* Exercise task 1 *
According to the patch discussion, what were the no-trace variants meant to avoid, if not a performance cost?

* Given passage *
• • • • •

As for unclaimed debug, I would say it is probably okay to not burden 
the irq handlers with it, but if the display folks think a little bit of 
extra cost in this sub-handlers is fine that would sound plausible to me 
given the frequency of display related interrupts is low. So for me 
patch is fine if it makes the display decoupling easier.

> What would the interface be like if display were its own module? We
> couldn't just wrap it all in a bunch of macros and static inlines. Is
> the end result that display irq handling needs to call functions via
> pointers in another module? Or do we need to move the register level irq
> handling to xe and i915 cores, and handle the display parts at a higher
> abstraction level?

AFAIR no trace variants were not for performance but to avoid log spam 
when debugging stuff. From things like busy/polling loops.

Regards,

Tvrtko
>>
>> btw, if we drop the raw accesses, then we can probably drop (1) above.
>>
>> Lucas De Marchi
>>
>>>
>>> Signed-off-by: Jani Nikula <jani.nikula@intel.com>
>>> ---
>>> drivers/gpu/drm/i915/display/intel_display_irq.c | 15 +++++++--------
>>> 1 file changed, 7 insertions(+), 8 deletions(-)
>>>
>>> diff --git a/drivers/gpu/drm/i915/display/intel_display_irq.c b/drivers/gpu/drm/i915/display/intel_display_irq.c
>>> index f846c5b108b5..d4ae9139be39 100644
>>> --- a/drivers/gpu/drm/i915/display/intel_display_irq.c
>>> +++ b/drivers/gpu/drm/i915/display/intel_display_irq.c
>>> @@ -1148,15 +1148,14 @@ void gen8_de_irq_handler(struct drm_i915_private *dev_priv, u32 master_ctl)
>>>
>>> u32 gen11_gu_misc_irq_ack(struct drm_i915_private *i915, const u32 master_ctl)
>>> {
>>> -	void __iomem * const regs = intel_uncore_regs(&i915->uncore);
>>> 	u32 iir;
>>>
>>> 	if (!(master_ctl & GEN11_GU_MISC_IRQ))

• • • • •

[Extracted records]

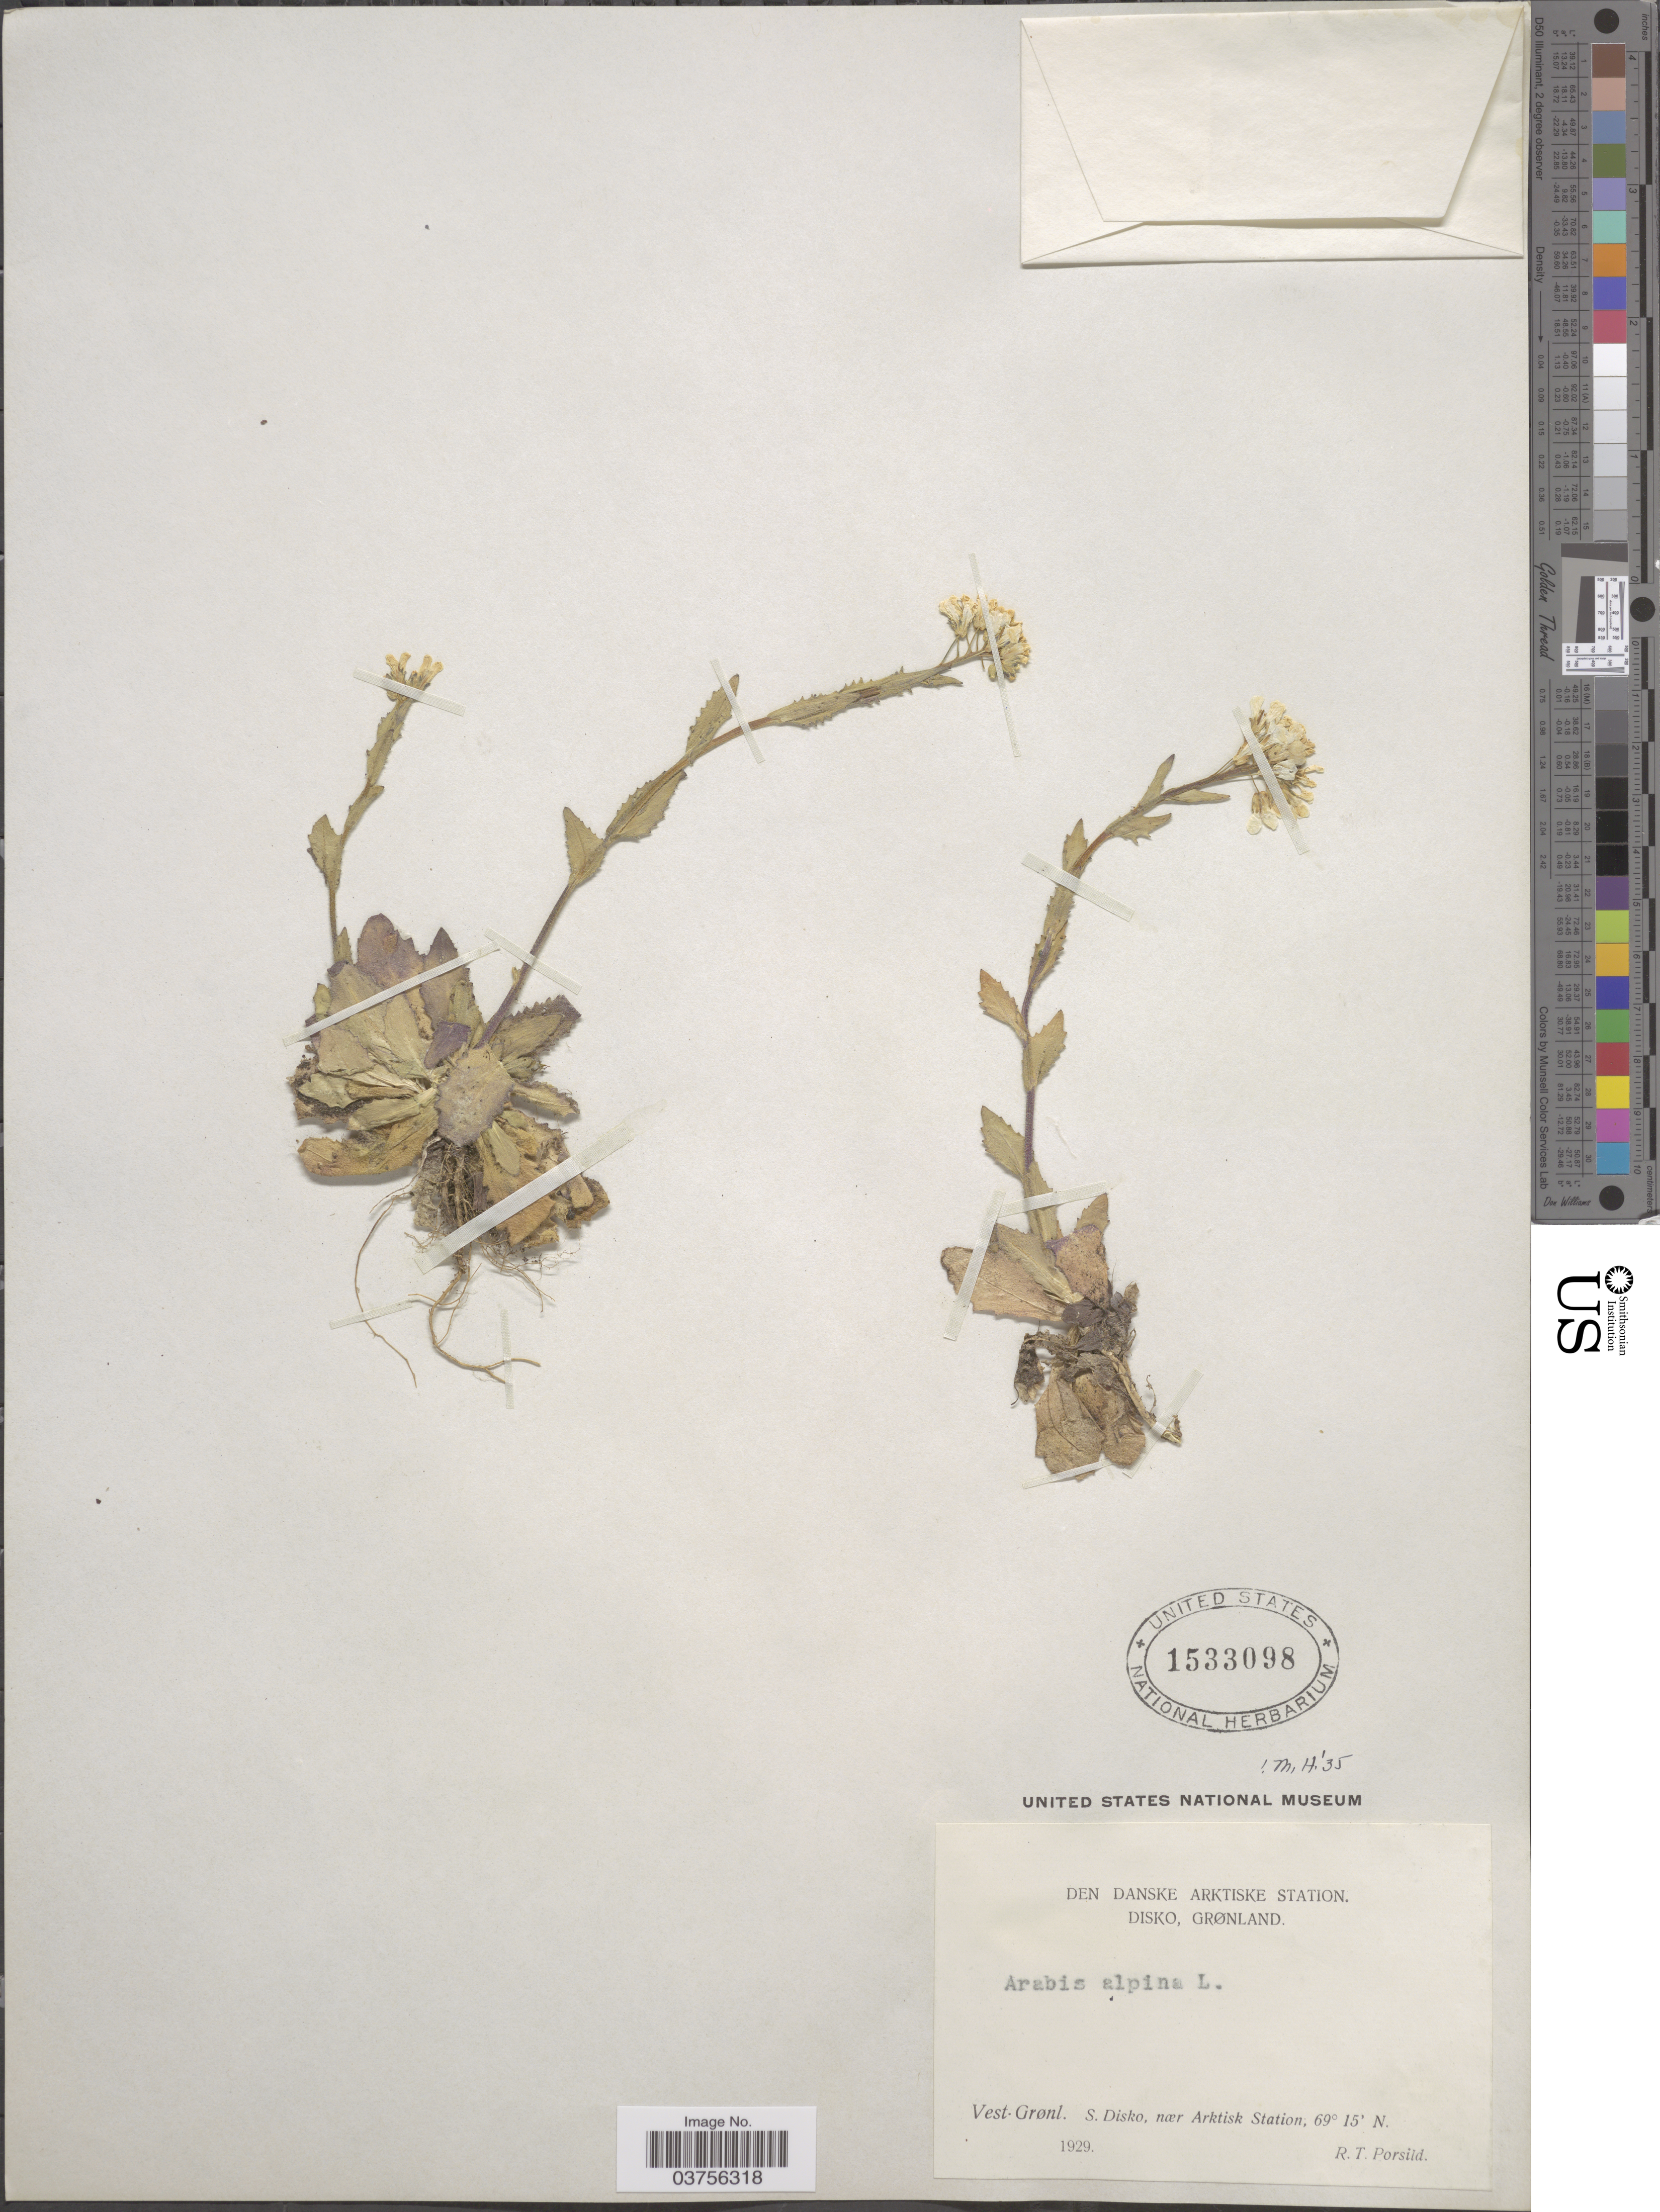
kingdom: Plantae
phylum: Tracheophyta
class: Magnoliopsida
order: Brassicales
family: Brassicaceae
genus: Arabis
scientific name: Arabis alpina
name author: L.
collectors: R. T. Porsild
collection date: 1929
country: Greenland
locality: Den Danske Arktiske Station. Disko. Vest-Grønl. S. Disko, nær Arktisk Station.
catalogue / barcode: US 1533098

• • • • •

* Exercise task 2 *
Reproduce the catalog rows without changes, starting at the line containing "phylum: Tracheophyta" and ending with the last line of the rows.

* Output 1 *
They were meant to avoid log spam during debugging, from things such as busy or polling loops.

* Output 2 *
phylum: Tracheophyta
class: Magnoliopsida
order: Brassicales
family: Brassicaceae
genus: Arabis
scientific name: Arabis alpina
name author: L.
collectors: R. T. Porsild
collection date: 1929
country: Greenland
locality: Den Danske Arktiske Station. Disko. Vest-Grønl. S. Disko, nær Arktisk Station.
catalogue / barcode: US 1533098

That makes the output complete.